Food price increases a reality of no-deal Brexit

By Gwen Ridler

- Last updated on GMT

Only the most prepared food businesses will survive tariffs after Brexit
Only the most prepared food businesses will survive tariffs after Brexit
Tariffs on food would bump up prices by 10% in a no-deal Brexit and would be detrimental to all but the most prepared food businesses, warned Labour’s Lord Jeffrey Rooker.

Commenting on the effect of tariffs on food, Lord Rooker reminded the House that the predicted 10% rise in food prices warned by the National Security Adviser that had “scared the hell out of the Cabinet” ​was a realistic outcome of a 22% average increase in tariffs.

“That is a 10% increase at the checkout as a result of a no-deal​,” he said. “You cannot gainsay that—the facts and the evidence are there. It is no good saying, ‘you’ve been a-scaring—it’ll be all right in time’.

“It will be all right in time for those who can afford to carry the burden in the meantime, but that is one serious problem that the National Security Adviser warned the Cabinet about.”

Tariffs discussion

The House of Lords will reconvene this week to discuss the effects of imposing tariffs on UK exports to the EU and the Government’s plans not to impose tariffs on imports of most goods in a no-deal Brexit as it debates the EU Energy and Environment Sub-Committee’s report, Brexit: food prices and availability.

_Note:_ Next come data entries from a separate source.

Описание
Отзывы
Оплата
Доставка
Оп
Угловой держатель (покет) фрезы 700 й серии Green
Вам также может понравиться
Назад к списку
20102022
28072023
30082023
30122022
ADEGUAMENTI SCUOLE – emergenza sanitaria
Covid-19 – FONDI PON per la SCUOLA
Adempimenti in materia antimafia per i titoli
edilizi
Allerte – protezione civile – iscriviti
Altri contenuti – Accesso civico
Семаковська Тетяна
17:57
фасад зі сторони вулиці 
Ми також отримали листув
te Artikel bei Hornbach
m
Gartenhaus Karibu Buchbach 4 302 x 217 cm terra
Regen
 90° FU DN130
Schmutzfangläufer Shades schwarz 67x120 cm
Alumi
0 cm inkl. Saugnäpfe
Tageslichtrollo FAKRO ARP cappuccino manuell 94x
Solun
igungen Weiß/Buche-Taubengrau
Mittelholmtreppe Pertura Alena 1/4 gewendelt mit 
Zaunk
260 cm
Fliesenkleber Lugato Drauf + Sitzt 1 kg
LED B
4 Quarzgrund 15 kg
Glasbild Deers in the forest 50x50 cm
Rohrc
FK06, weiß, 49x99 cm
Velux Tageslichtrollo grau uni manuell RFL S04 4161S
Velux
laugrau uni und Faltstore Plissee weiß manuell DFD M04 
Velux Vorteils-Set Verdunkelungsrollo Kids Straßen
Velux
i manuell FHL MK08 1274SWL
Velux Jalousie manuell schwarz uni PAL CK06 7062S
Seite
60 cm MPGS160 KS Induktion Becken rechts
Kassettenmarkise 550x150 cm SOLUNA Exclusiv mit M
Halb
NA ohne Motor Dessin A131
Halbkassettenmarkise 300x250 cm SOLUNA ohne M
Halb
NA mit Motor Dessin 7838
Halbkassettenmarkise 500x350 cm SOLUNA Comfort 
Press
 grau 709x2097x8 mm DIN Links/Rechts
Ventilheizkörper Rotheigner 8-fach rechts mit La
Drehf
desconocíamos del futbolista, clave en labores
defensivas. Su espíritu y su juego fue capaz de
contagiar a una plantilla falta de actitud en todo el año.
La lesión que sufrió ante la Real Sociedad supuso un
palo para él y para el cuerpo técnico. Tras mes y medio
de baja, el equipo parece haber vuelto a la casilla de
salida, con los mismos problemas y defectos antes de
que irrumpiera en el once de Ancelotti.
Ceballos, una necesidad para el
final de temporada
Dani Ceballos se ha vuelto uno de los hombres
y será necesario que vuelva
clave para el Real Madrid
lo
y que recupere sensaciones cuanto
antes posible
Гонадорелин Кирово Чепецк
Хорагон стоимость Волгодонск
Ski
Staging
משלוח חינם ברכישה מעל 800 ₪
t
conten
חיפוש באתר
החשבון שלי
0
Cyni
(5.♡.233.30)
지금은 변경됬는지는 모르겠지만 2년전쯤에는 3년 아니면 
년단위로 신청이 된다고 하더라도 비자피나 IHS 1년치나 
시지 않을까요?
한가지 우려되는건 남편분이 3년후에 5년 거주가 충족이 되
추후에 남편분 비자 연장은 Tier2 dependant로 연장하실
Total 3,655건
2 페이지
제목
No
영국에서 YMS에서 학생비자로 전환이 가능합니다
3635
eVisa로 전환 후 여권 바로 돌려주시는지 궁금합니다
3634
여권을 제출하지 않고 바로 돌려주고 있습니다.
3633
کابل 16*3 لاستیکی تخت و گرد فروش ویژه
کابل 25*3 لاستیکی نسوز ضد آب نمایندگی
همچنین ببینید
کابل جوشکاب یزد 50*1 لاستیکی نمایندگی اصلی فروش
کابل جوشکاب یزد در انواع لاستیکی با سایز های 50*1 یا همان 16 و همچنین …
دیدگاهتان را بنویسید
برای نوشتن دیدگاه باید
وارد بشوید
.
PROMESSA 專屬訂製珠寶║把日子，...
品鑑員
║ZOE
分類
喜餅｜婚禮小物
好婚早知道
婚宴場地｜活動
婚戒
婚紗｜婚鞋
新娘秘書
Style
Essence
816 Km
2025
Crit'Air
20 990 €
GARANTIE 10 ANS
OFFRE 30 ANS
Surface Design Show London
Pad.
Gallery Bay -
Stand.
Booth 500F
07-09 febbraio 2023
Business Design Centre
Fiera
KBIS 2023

However, Lord Howarth of Newport argued that leaving the EU offered the UK a great opportunity to abolish tariffs and allow people to have the choice of cheap food if that was what they wanted to buy.

He added: “It is not Brexit that is damaging our economy at the moment, but the uncertainty associated with the Brexit process and the prolonged nature of it, which are paralysing decision-making and investment.

‘Indecision and economic paralysis’

“Those who argue for a further extension, and that is what the Bill is about, are proposing to perpetuate this period of indecision and economic paralysis.”

Lord Bilimoria of Chelsea highlighted how worryingly unprepared the UK was to leave the EU, listing a number of areas that had yet to be negotiated in the Prime Minister’s Brexit bill, including tariffs, customs, foreign policy and cyber security – to name just a few.

“We have not negotiated our future relationship,”​ he said. “We have negotiated only three things: people, the backstop and money. And £39 billion out of a £2 trillion economy is absolutely not material in the long run; this big figure is actually not a material figure. What about the political declaration—the wish list of our future?”